**Your goal:**
Pictures in the listing below are skipped, while the lines from the "Contributions of RpS12" line through the "Figure 8: Areas" line are returned word for word.
+--
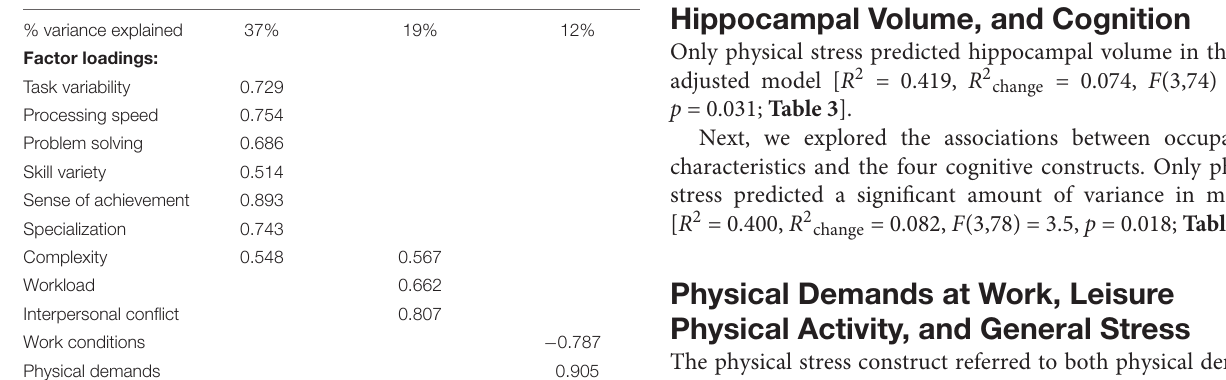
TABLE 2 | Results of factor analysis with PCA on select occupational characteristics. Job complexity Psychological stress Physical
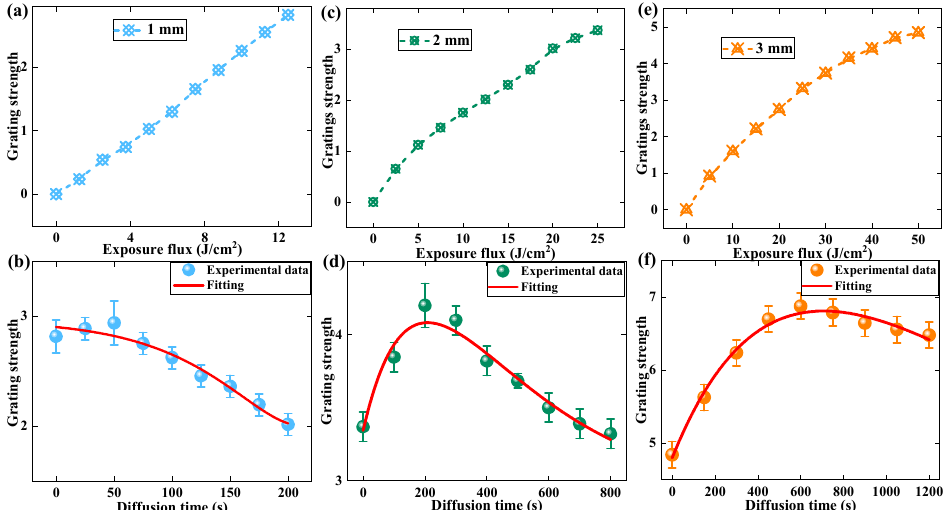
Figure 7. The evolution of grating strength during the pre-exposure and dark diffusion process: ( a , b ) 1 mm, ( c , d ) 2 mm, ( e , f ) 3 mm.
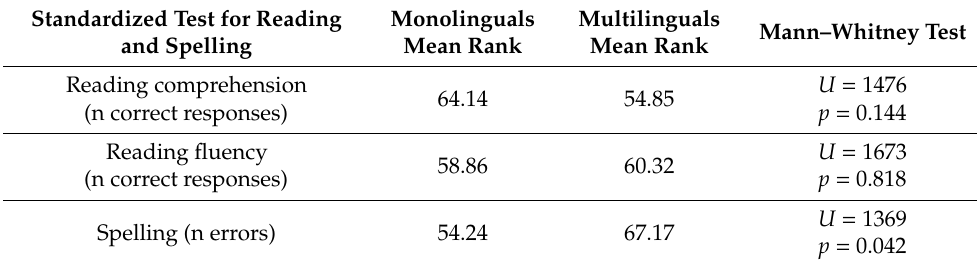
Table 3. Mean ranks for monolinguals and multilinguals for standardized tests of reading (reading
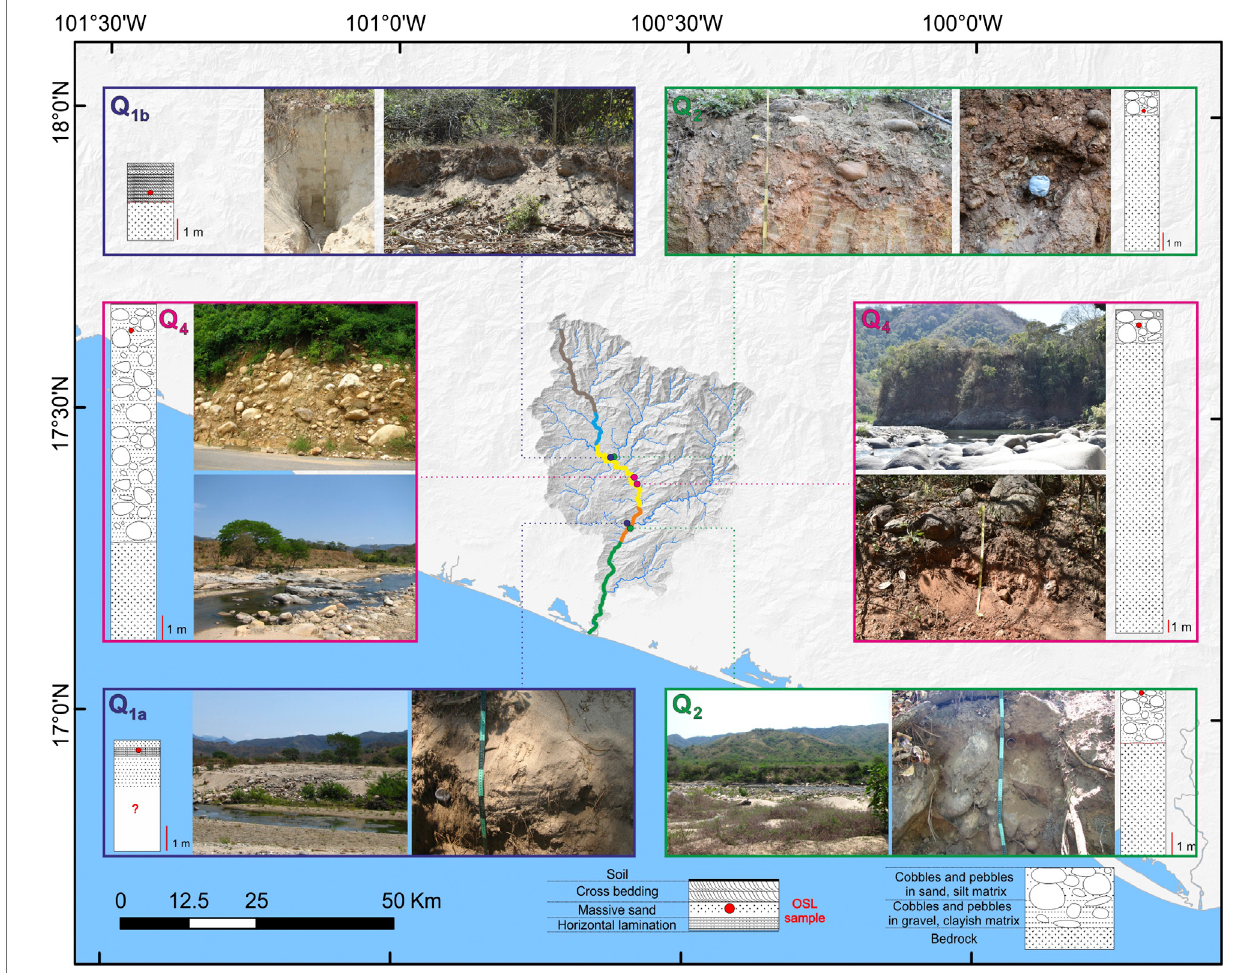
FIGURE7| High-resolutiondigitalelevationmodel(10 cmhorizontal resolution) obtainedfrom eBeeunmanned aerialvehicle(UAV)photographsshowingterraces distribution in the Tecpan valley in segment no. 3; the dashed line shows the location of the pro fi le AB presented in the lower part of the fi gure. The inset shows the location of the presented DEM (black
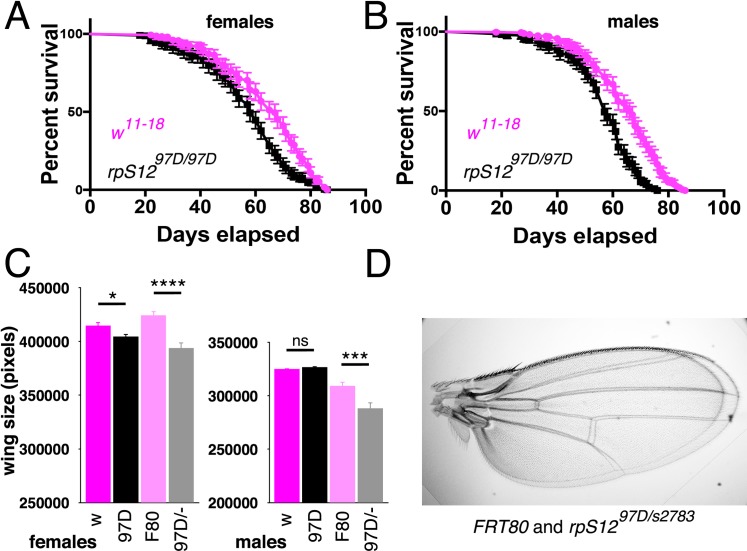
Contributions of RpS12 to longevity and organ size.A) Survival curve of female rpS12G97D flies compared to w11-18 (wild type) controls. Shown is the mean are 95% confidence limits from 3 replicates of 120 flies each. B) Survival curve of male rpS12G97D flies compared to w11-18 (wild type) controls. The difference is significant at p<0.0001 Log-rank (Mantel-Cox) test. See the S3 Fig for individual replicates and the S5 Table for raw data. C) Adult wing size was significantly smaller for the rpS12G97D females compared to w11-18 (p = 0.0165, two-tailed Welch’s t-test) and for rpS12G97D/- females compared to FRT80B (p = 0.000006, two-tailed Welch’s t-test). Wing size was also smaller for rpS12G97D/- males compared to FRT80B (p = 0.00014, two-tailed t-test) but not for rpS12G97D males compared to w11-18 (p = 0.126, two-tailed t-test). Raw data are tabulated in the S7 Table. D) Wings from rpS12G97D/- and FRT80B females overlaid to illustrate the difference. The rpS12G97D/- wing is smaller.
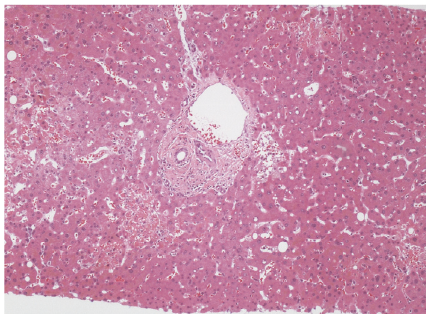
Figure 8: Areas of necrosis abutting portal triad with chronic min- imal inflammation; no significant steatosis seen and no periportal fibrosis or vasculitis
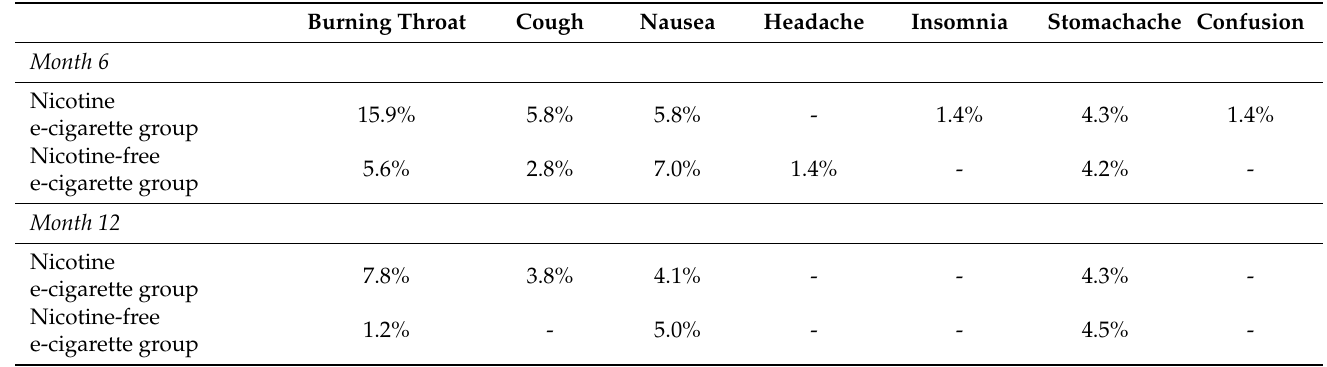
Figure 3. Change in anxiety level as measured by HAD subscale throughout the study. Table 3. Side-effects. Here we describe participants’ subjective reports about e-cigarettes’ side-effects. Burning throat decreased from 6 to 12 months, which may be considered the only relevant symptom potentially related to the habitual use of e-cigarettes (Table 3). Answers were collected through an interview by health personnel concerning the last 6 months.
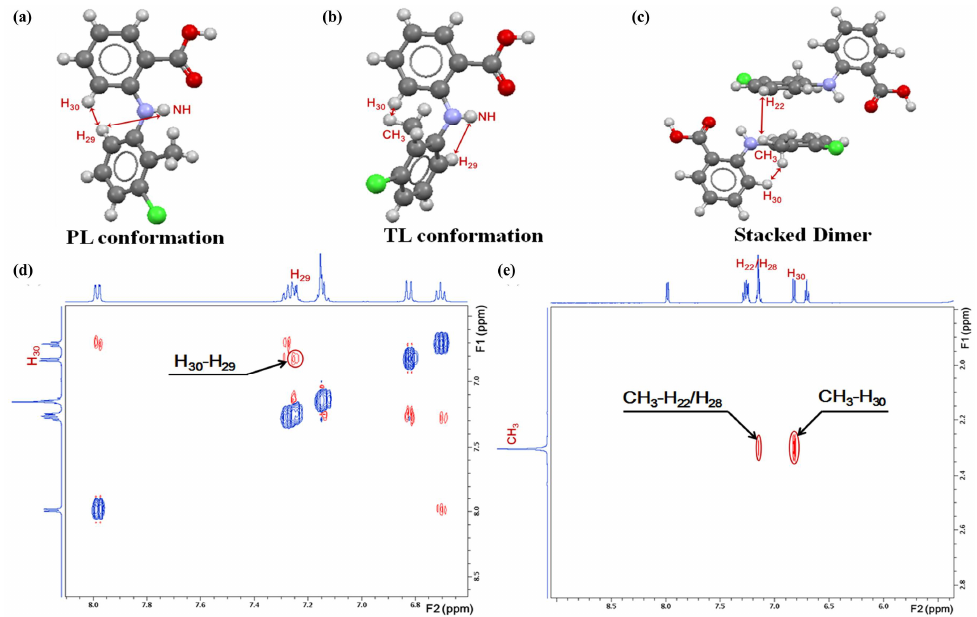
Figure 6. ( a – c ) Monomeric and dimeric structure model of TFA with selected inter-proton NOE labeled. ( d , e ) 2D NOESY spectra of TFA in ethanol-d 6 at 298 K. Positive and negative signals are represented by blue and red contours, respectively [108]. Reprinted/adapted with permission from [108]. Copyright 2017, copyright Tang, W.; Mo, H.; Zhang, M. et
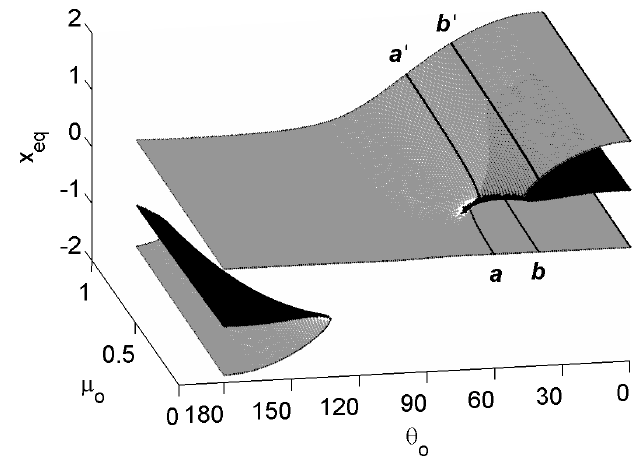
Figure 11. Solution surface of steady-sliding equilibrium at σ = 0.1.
+--
**Exercise response:**
Contributions of RpS12 to longevity and organ size.A) Survival curve of female rpS12G97D flies compared to w11-18 (wild type) controls. Shown is the mean are 95% confidence limits from 3 replicates of 120 flies each. B) Survival curve of male rpS12G97D flies compared to w11-18 (wild type) controls. The difference is significant at p<0.0001 Log-rank (Mantel-Cox) test. See the S3 Fig for individual replicates and the S5 Table for raw data. C) Adult wing size was significantly smaller for the rpS12G97D females compared to w11-18 (p = 0.0165, two-tailed Welch’s t-test) and for rpS12G97D/- females compared to FRT80B (p = 0.000006, two-tailed Welch’s t-test). Wing size was also smaller for rpS12G97D/- males compared to FRT80B (p = 0.00014, two-tailed t-test) but not for rpS12G97D males compared to w11-18 (p = 0.126, two-tailed t-test). Raw data are tabulated in the S7 Table. D) Wings from rpS12G97D/- and FRT80B females overlaid to illustrate the difference. The rpS12G97D/- wing is smaller.
Figure 8: Areas of necrosis abutting portal triad with chronic min- imal inflammation; no significant steatosis seen and no periportal fibrosis or vasculitis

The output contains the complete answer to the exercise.